State v. Easton

Summarized by:

  • Court: Oregon Court of Appeals
  • Area(s) of Law: Criminal Procedure
  • Date Filed: 07-23-2014
  • Case #: A149729
  • Judge(s)/Court Below: Ortega, P.J. for the Court; Sercombe, J.; and Hadlock, J.
  • Full Text Opinion

A police officer may take reasonable steps to protect herself or others, including conducting a warrantless search or seizure, "if, during the course of a lawful encounter with a citizen, the officer develops a reasonable suspicion, based on specific and articulable facts, that the citizen might pose an immediate threat of serious physical injury to the officer or to others then present"; the state bears the burden of establishing that, based on the totality of the circumstance at the time, "the officer subjectively believed that a defendant posed an immediate threat of serious physical injury and that the officer's belief was objectively reasonable."

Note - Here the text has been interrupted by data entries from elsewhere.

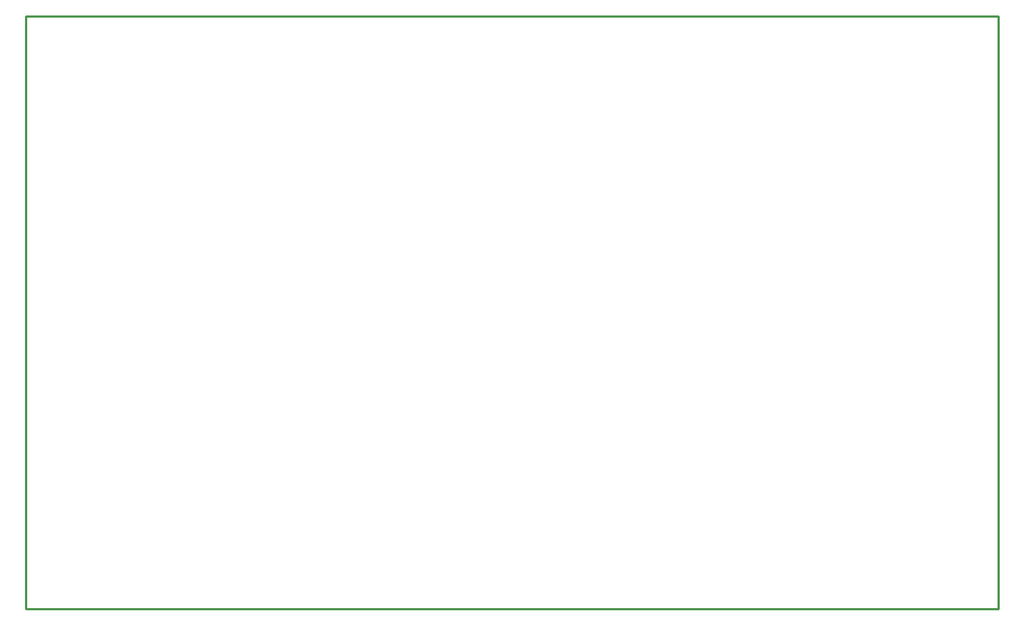
<source format=gko>
G04 Layer_Color=16711935*
%FSLAX44Y44*%
%MOMM*%
G71*
G01*
G75*
%ADD46C,0.2500*%
D46*
X265000Y677000D02*
X1385000Y677000D01*
Y1360000D01*
X265000D02*
X1385000D01*
X265000Y677000D02*
Y1360000D01*
M02*

</source>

Defendant appealed from a judgment of conviction for unlawful possession of methamphetamine under ORS 475.894 and subsequent judgment finding him in violation of his probation for committing the offense. Defendant assigned error to the trial court’s denial of his motion to suppress evidence resulting from a warrantless search. Officers responded to a report of a woman outside an apartment with a firearm; when officers arrived they found Wisman, who appeared to be under the influence of methamphetamine, lying on the ground with a firearm a few feet away from her. The officers arrested Wisman and received her consent to conduct a safety check of her apartment. Upon entry into the bedroom where the door was open and the light on, the officers observed Defendant sleeping on his stomach. Defendant did not respond when officers announced their presence; the officers, concerned that Defendant may be faking sleep or hiding weapons under his body, handcuffed Defendant. Defendant woke up and struggled. Officers rolled Defendant over and found a baggie underneath his body that was found to be methamphetamine. The trial court denied Defendant’s motion to suppress the evidence. This Court held that the officers did not have an objectively reasonable basis for believing that Defendant posed an immediate risk of serious physical injury, as the only basis for suspicion that Defendant possessed drugs or weapons was Defendant’s association with Wisman. Defendant was not required to respond to officers, and the totality of the circumstances did not establish that waking Defendant was reasonably necessary to officer safety. Both the judgment of conviction under ORS 475.894 and the judgment of probation violation reversed and remanded.